On a trip to Russia in 1989, I was on my way to a Russian journalist's office in downtown Moscow for a chat.
I was using Moscow's subway to get there. At some point, I became lost. Totally, completely and utterly lost.
The subway map, was, unhelpfully, in Cyrillic text (damn those Russians).
I didn't know where I was, where I was going, or how to get back to where I started.
Standing in front of the map on the subway car and frustrated as hell, I blurted out a "FUCK!!" and gave the map one hard shot with the bottom of my clenched left hand.
This had the phlegmatic Muscovites on the car looking at me out of the corner of their eyes.
One man approached me. "Vat is problem?" he asked warily, in Russian-accented English.
I told him. He showed me where I was, where I had to go for my appointment and how to get there.
Problem solved, stress evaporated, tantrum gone! :)
As a police reporter in Fort McMurray, Alta. in the late 1980s, I got to know the local constabulatory reasonably well. One cop in particular struck me as a decent guy in low-stress situations, but this sentence from him summed up his problem in high-stress ones: "It's a war out there, and you can't lose."

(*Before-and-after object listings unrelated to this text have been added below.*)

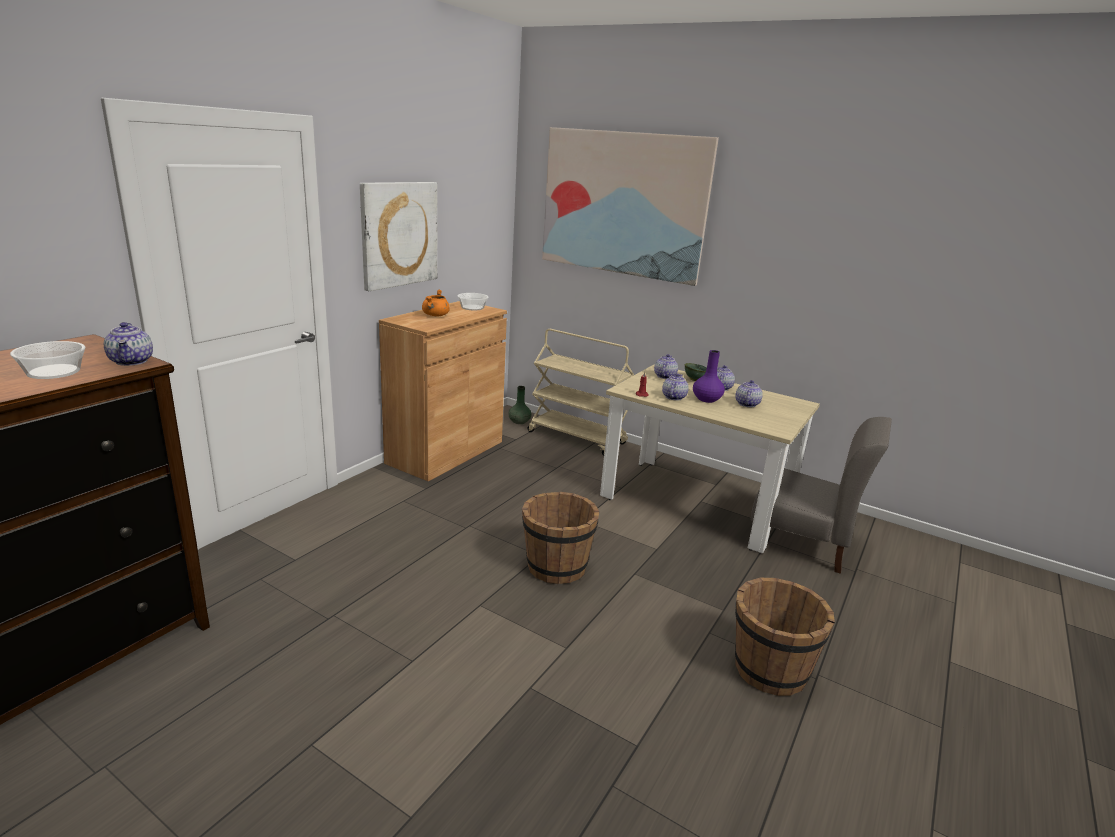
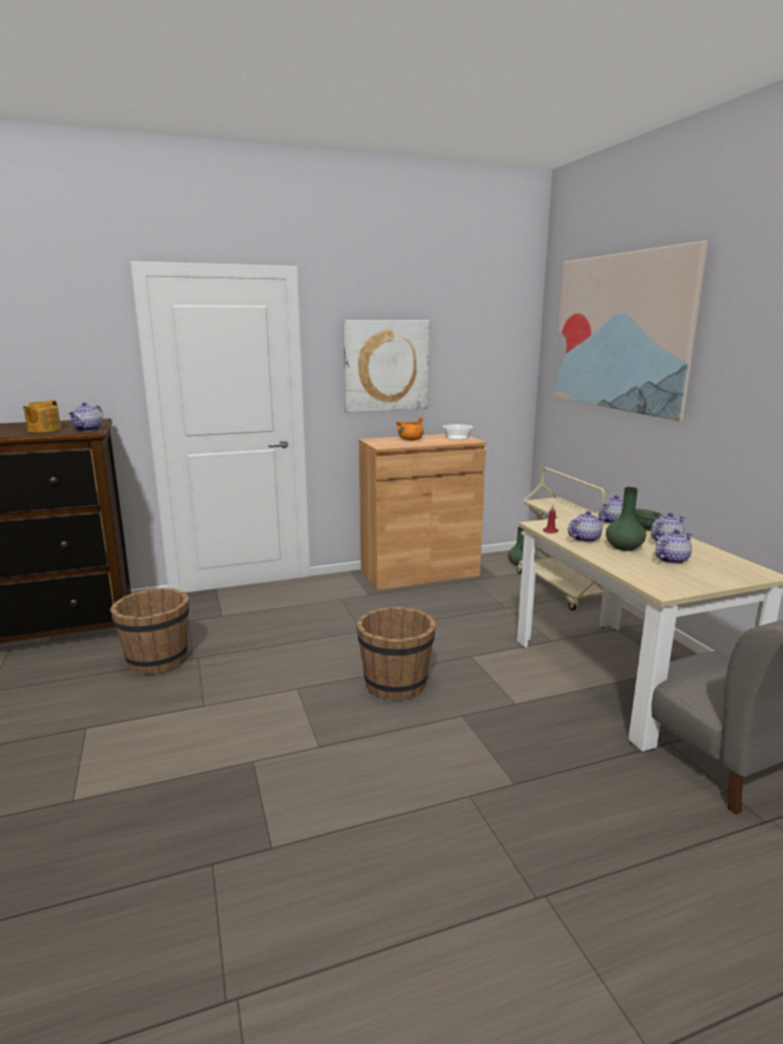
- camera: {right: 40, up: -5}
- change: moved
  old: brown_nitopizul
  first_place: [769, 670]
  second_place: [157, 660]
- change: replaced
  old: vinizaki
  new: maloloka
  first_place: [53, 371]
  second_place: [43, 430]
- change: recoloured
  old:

This guy laid a disproportionate number of charges such as obstruction or assaulting a police officer when compared to his peers. I suspect his them-or-me attitude made his job more difficult than it had to be.
While most police officers are decent people doing an exceedingly difficult job, and there are mercifully few genuine creeps in the mix, I think a big part of the problem when conflicts erupt are the scaredy-cat cops.